Fourth, claims are being filed with the National Contact Point (“NCP”) that OECD Member States have set up pursuant to the OECD Guidelines for Multinational Enterprises issued initially by the OECD in 2000. For example, in May 2017, four NGOs based in the Netherlands filed a formal complaint against a global bank headquartered in the Netherlands with the Dutch NCP, accusing the bank of violating the OECD Guidelines. The NGO alleged that its research showed that the bank invested eight times more in fossil industries compared to loans made to sustainable energy companies, and that bank planned to finance four new coal power plants in countries such as Indonesia and the Dominican Republic. The NGOs alleged that such actions violated several articles of the OECD Guidelines, particularly those relating to disclosure of environmental harms, as the bank did not report about its indirect product emissions. The Dutch NCP is investigating the complaint.

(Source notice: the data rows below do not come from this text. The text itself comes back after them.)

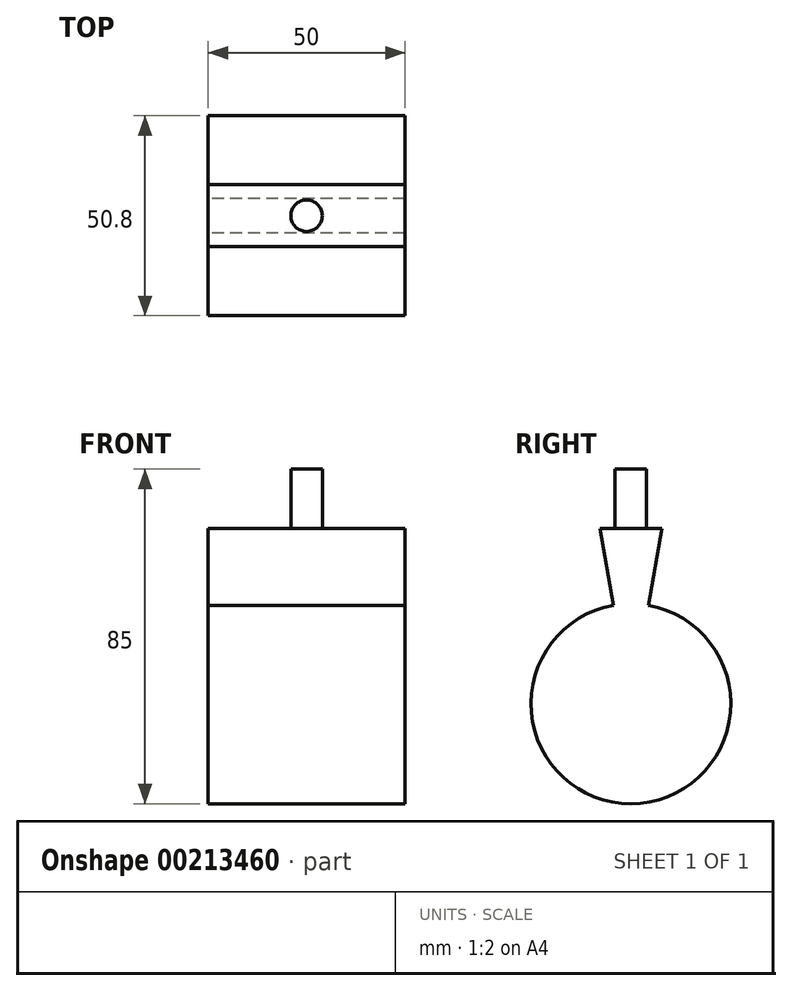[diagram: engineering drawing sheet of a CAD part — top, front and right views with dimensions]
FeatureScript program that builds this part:
annotation { "Feature Type Name" : "Feature", "Feature Type Description" : "" }
export const myFeature = defineFeature(function(context is Context, id is Id, definition is map)
    precondition{}
    {
        {
            var Q0;
            Q0=qCreatedBy(makeId("Right.planeOp"),FACE);
            var sketch = newSketch(context, id + "F0", { "sketchPlane" : qUnion([Q0])});
            skArc(sketch, "E0", {"start": v(-4.41, -19.59) * mm, "mid": v(0, -70) * mm, "end": v(4.41, -19.59) * mm});
            skLineSegment(sketch, "E1", {"start": v(-4.41, -19.59) * mm, "end": v(-7.86, 0) * mm});
            skLineSegment(sketch, "E2", {"start": v(0, -44.6) * mm, "end": v(0, -31.4) * mm, "construction": true});
            skLineSegment(sketch, "E3.MirrorCS", {"start": v(4.41, -19.59) * mm, "end": v(7.86, 0) * mm});
            skLineSegment(sketch, "E4", {"start": v(-7.86, 0) * mm, "end": v(7.86, 0) * mm});
            skLineSegment(sketch, "E5", {"start": v(0, -44.6) * mm, "end": v(0, -108.78) * mm, "construction": true});
            skPoint(sketch, "E5.endSnap0", {"position": v(0, -70) * mm});
            skSolve(sketch);
        }
        {
            var Q0;
            Q0=makeQuery(id+"F0.imprint","IMPRINT",FACE,{"disambiguationData":[TD([[makeQuery(id+"F0.imprint","IMPRINT",EDGE,{"derivedFrom":sQuery(id+"F0.wireOp",EDGE,"E0")}),1.0]])]});
            extrude(context, id + "F1", {"entities" : qUnion([Q0]), "depth" : 50 * mm});
        }
        {
            var Q0;
            Q0=makeQuery(id+"F1.opExtrude","SWEPT_FACE",FACE,{"disambiguationData":[OSD([sQuery(id+"F0.wireOp",EDGE,"E4")])]});
            var sketch = newSketch(context, id + "F2", { "sketchPlane" : qUnion([Q0])});
            skLineSegment(sketch, "E6", {"start": v(0, 0) * mm, "end": v(50, 0) * mm, "construction": true});
            skLineSegment(sketch, "E7", {"start": v(25, 7.86) * mm, "end": v(25, -7.86) * mm, "construction": true});
            skCircle(sketch, "E8", {"center": v(25, 0) * mm, "radius": 4 * mm});
            skSolve(sketch);
        }
        {
            var Q0;
            Q0=makeQuery(id+"F2.imprint","IMPRINT",FACE,{"disambiguationData":[TD([[makeQuery(id+"F2.imprint","IMPRINT",EDGE,{"derivedFrom":sQuery(id+"F2.wireOp",EDGE,"E8")}),1.0]])]});
            extrude(context, id + "F3", {"entities" : qUnion([Q0]), "operationType" : NewBodyOperationType.ADD, "depth" : 15 * mm});
        }
    });
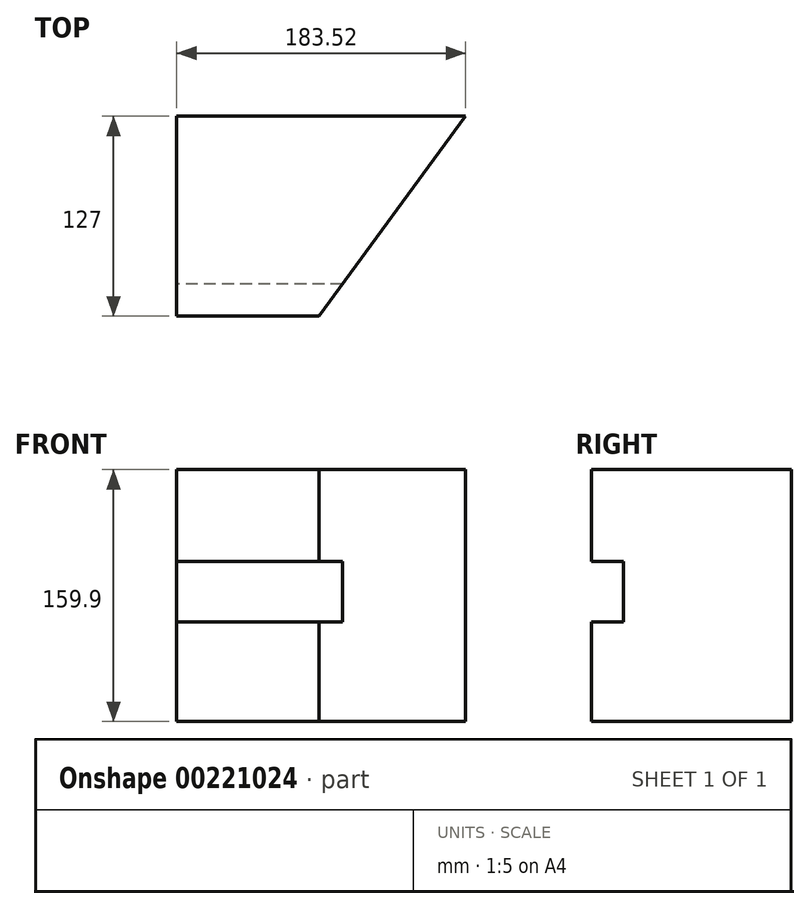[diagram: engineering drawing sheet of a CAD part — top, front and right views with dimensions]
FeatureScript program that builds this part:
annotation { "Feature Type Name" : "Feature", "Feature Type Description" : "" }
export const myFeature = defineFeature(function(context is Context, id is Id, definition is map)
    precondition{}
    {
        {
            var Q0;
            Q0=qCreatedBy(makeId("Front.planeOp"),FACE);
            var sketch = newSketch(context, id + "F0", { "sketchPlane" : qUnion([Q0])});
            skLineSegment(sketch, "E0.bottom", {"start": v(-57.95, 53.12) * mm, "end": v(125.57, 53.12) * mm});
            skLineSegment(sketch, "E0.top", {"start": v(-57.95, -106.78) * mm, "end": v(125.57, -106.78) * mm});
            skLineSegment(sketch, "E0.left", {"start": v(-57.95, 53.12) * mm, "end": v(-57.95, -106.78) * mm});
            skLineSegment(sketch, "E0.right", {"start": v(125.57, 53.12) * mm, "end": v(125.57, -106.78) * mm});
            skSolve(sketch);
        }
        {
            var Q0;
            Q0 = qSketchRegion(id + "F0", true);
            extrude(context, id + "F1", {"entities" : qUnion([Q0]), "depth" : 127 * mm});
        }
        {
            var Q0;
            Q0=makeQuery(id+"F1.opExtrude","SWEPT_FACE",FACE,{"disambiguationData":[OSD([sQuery(id+"F0.wireOp",EDGE,"E0.top")])]});
            var sketch = newSketch(context, id + "F2", { "sketchPlane" : qUnion([Q0])});
            skLineSegment(sketch, "E1", {"start": v(125.57, 0) * mm, "end": v(249.78, 14.93) * mm});
            skLineSegment(sketch, "E2", {"start": v(249.78, 14.93) * mm, "end": v(305.62, 25.56) * mm});
            skLineSegment(sketch, "E3", {"start": v(305.62, 25.56) * mm, "end": v(61.16, 201.03) * mm});
            skLineSegment(sketch, "E4", {"start": v(61.16, 201.03) * mm, "end": v(125.57, 0) * mm});
            skSolve(sketch);
        }
        {
            var Q0;
            Q0 = qSketchRegion(id + "F2", true);
            extrude(context, id + "F3", {"entities" : qUnion([Q0]), "operationType" : NewBodyOperationType.REMOVE, "endBound" : BoundingType.THROUGH_ALL, "oppositeDirection" : true, "depth" : 25.4 * mm});
        }
        {
            var Q0;
            Q0=makeQuery(id+"F1.opExtrude","SWEPT_FACE",FACE,{"disambiguationData":[OSD([sQuery(id+"F0.wireOp",EDGE,"E0.bottom")])]});
            var sketch = newSketch(context, id + "F4", { "sketchPlane" : qUnion([Q0])});
            skLineSegment(sketch, "E5", {"start": v(76.98, 0) * mm, "end": v(149.57, 0) * mm});
            skLineSegment(sketch, "E6", {"start": v(149.57, 0) * mm, "end": v(127.33, 0) * mm});
            skLineSegment(sketch, "E7", {"start": v(127.33, 0) * mm, "end": v(125.57, 0) * mm});
            skLineSegment(sketch, "E8", {"start": v(125.57, 0) * mm, "end": v(32.5, -127) * mm});
            skLineSegment(sketch, "E9", {"start": v(32.5, -127) * mm, "end": v(137.35, -127) * mm});
            skLineSegment(sketch, "E10", {"start": v(137.35, -127) * mm, "end": v(149.57, 0) * mm});
            skSolve(sketch);
        }
        {
            var Q0;
            Q0 = qSketchRegion(id + "F4", true);
            extrude(context, id + "F5", {"entities" : qUnion([Q0]), "operationType" : NewBodyOperationType.REMOVE, "endBound" : BoundingType.THROUGH_ALL, "oppositeDirection" : true, "depth" : 25.4 * mm});
        }
        {
            var Q0;
            Q0=makeQuery(id+"F1.opExtrude","SWEPT_FACE",FACE,{"disambiguationData":[OSD([sQuery(id+"F0.wireOp",EDGE,"E0.left")])]});
            var sketch = newSketch(context, id + "F6", { "sketchPlane" : qUnion([Q0])});
            skLineSegment(sketch, "E11", {"start": v(127, -43.63) * mm, "end": v(106.67, -43.63) * mm});
            skLineSegment(sketch, "E12", {"start": v(106.67, -43.63) * mm, "end": v(106.67, -5.27) * mm});
            skLineSegment(sketch, "E13", {"start": v(106.67, -5.27) * mm, "end": v(127, -5.27) * mm});
            skLineSegment(sketch, "E14", {"start": v(127, -5.27) * mm, "end": v(127, -43.63) * mm});
            skSolve(sketch);
        }
        {
            var Q0;
            Q0 = qSketchRegion(id + "F6", true);
            extrude(context, id + "F7", {"entities" : qUnion([Q0]), "operationType" : NewBodyOperationType.REMOVE, "endBound" : BoundingType.THROUGH_ALL, "oppositeDirection" : true, "depth" : 25.4 * mm});
        }
    });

Conclusion: Increasingly, litigants are filing claims before a variety of courts and tribunals (such as a NCP in an OECD Member State, a national Human Rights Commission, and, of course, national courts) seeking to hold energy companies and investors in the energy industry accountable for their business activities that have resulted in climate change that allegedly has adversely impacted the human rights of individuals and communities. These lawsuits contain rights-based claims, in which litigants allege that the activities of energy companies have brought about climate change that in turn has affected the enjoyment of their rights.
This is not a surprising development. Significant focus has been paid to the compliance of businesses with human rights since the Human Rights Council endorsed the UN Guiding Principles on Business and Human Rights in 2011. Energy companies must undertake adequate human rights due diligence into all aspects of business operations (pursuant to the UN Guiding Principles, the OECD Guidelines, and regional or national reporting laws). Failing to do so entails significant risk, both legal and reputational.